Years from now, you won’t brag about how many cards you reviewed or how many passes of First Aid you completed. You’ll remember the patients whose care you actually improved because you understood what was happening. These resources are bridges to that point—not destinations.
FAQ
1. Do faculty actually care which specific resources I use, or just my performance?
Publicly, they’ll say they care only about your performance. Privately, many do care how you got there, because your study habits predict how you’ll behave as a resident. Someone who achieves a good Step score by thoughtful questions, spaced repetition, and integrated studying feels safer to them than someone who brute-forced 16 hours a day of memorization. That said, they’re not tracking whether you use Boards & Beyond vs Sketchy—they’re noticing whether you use some combination of structured content, questions, and recall.

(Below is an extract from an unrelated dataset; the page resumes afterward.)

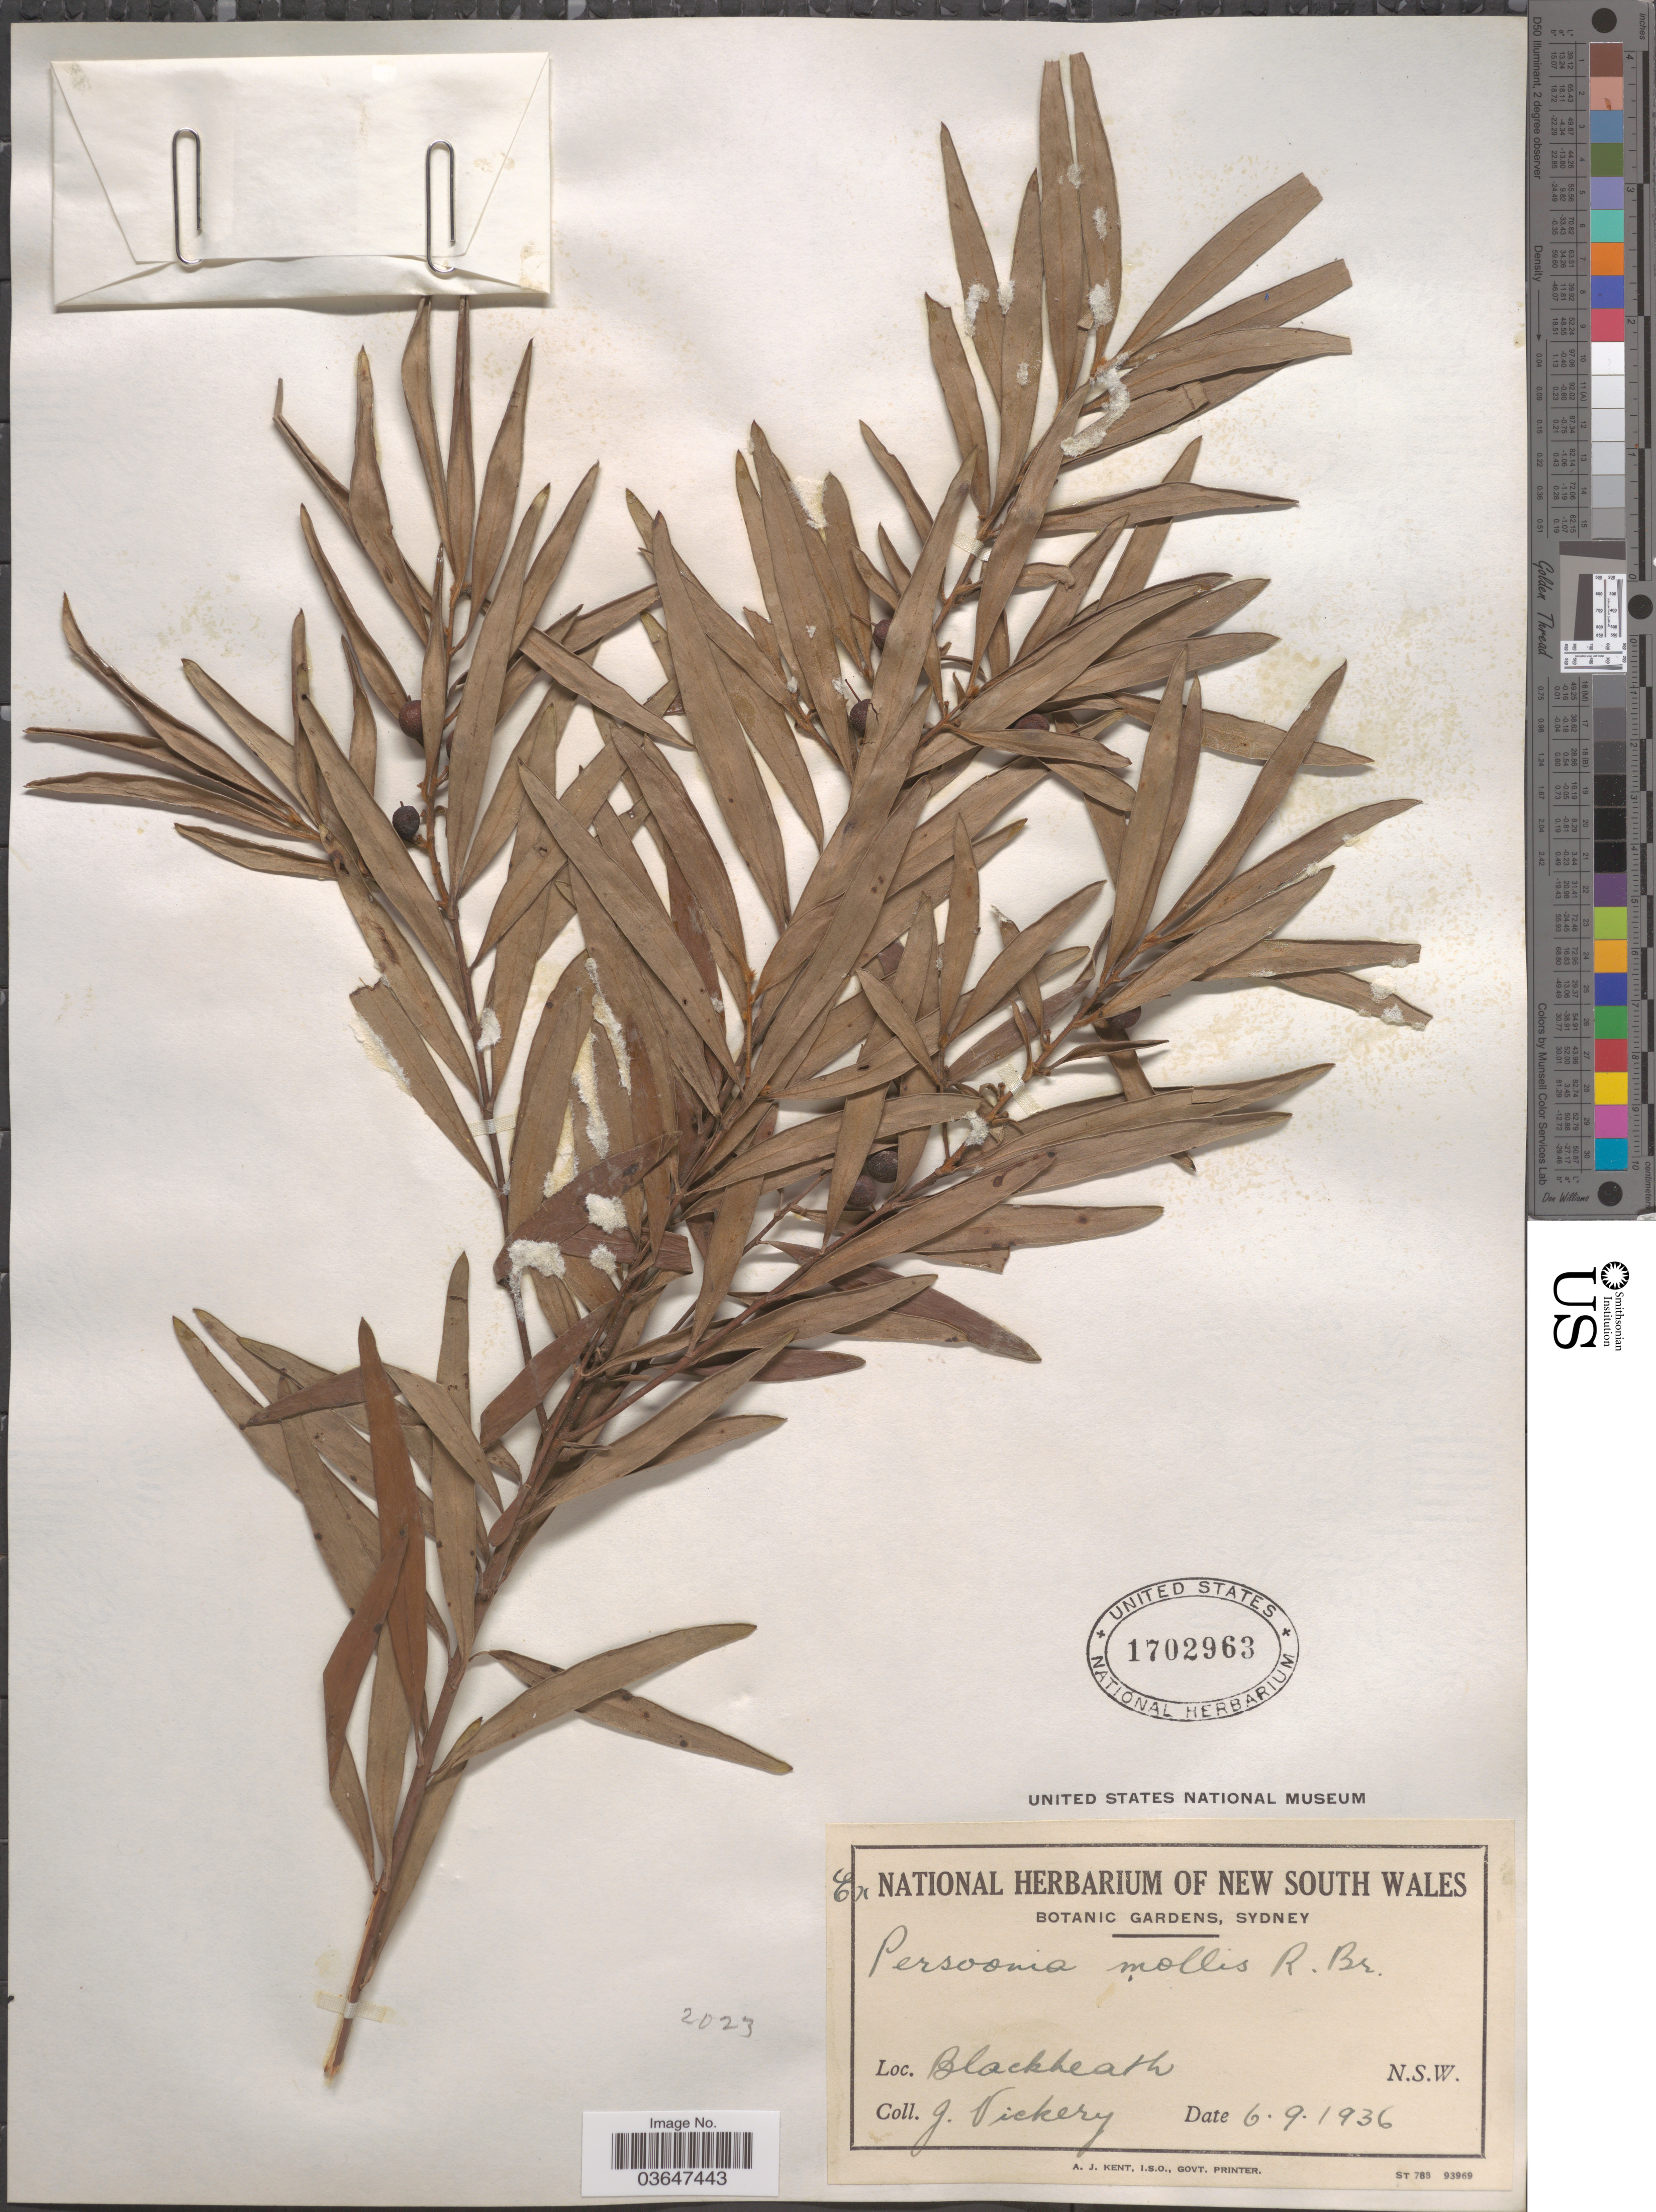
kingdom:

2. Is it a problem to start First Aid or UWorld in M1?
It’s not inherently a problem, but this is where faculty shake their heads a lot. First Aid in early M1 is usually noise—you do not have the framework to make those bullet points meaningful. UWorld in very early M1 will crush your confidence unless you treat it as exposure, not as a score. Most insiders would tell you: build foundations with your courses first, then layer in FA and questions by system once you have some grounding.
3. What do attendings think if I’m doing Anki on my phone during downtime on rotations?
They notice. Constantly being on your phone looks bad unless the culture on that team is explicitly lax and you’ve built trust already. If you’re always “just clearing cards” while others are reviewing labs, imaging, or reading about their patients, residents will absolutely talk about it when you’re not there. The safe rule: patient chart > primary literature/UpToDate > teaching > then Anki. Never reverse that order.
4. How do I know if I’m over-relying on one of these tools?
Look at your weaknesses. If you know tons of facts but bomb multi-step questions, you’re leaning too hard on Anki/First Aid and skimping on UWorld-style reasoning. If you crush UWorld but forget basic mechanisms a week later, your recall system is weak. If you’ve read First Aid three times but can’t connect organ systems, you’re using it like a script, not a map. When faculty see that mismatch—strong in one dimension, glaringly weak in another—they instantly suspect a lopsided resource strategy.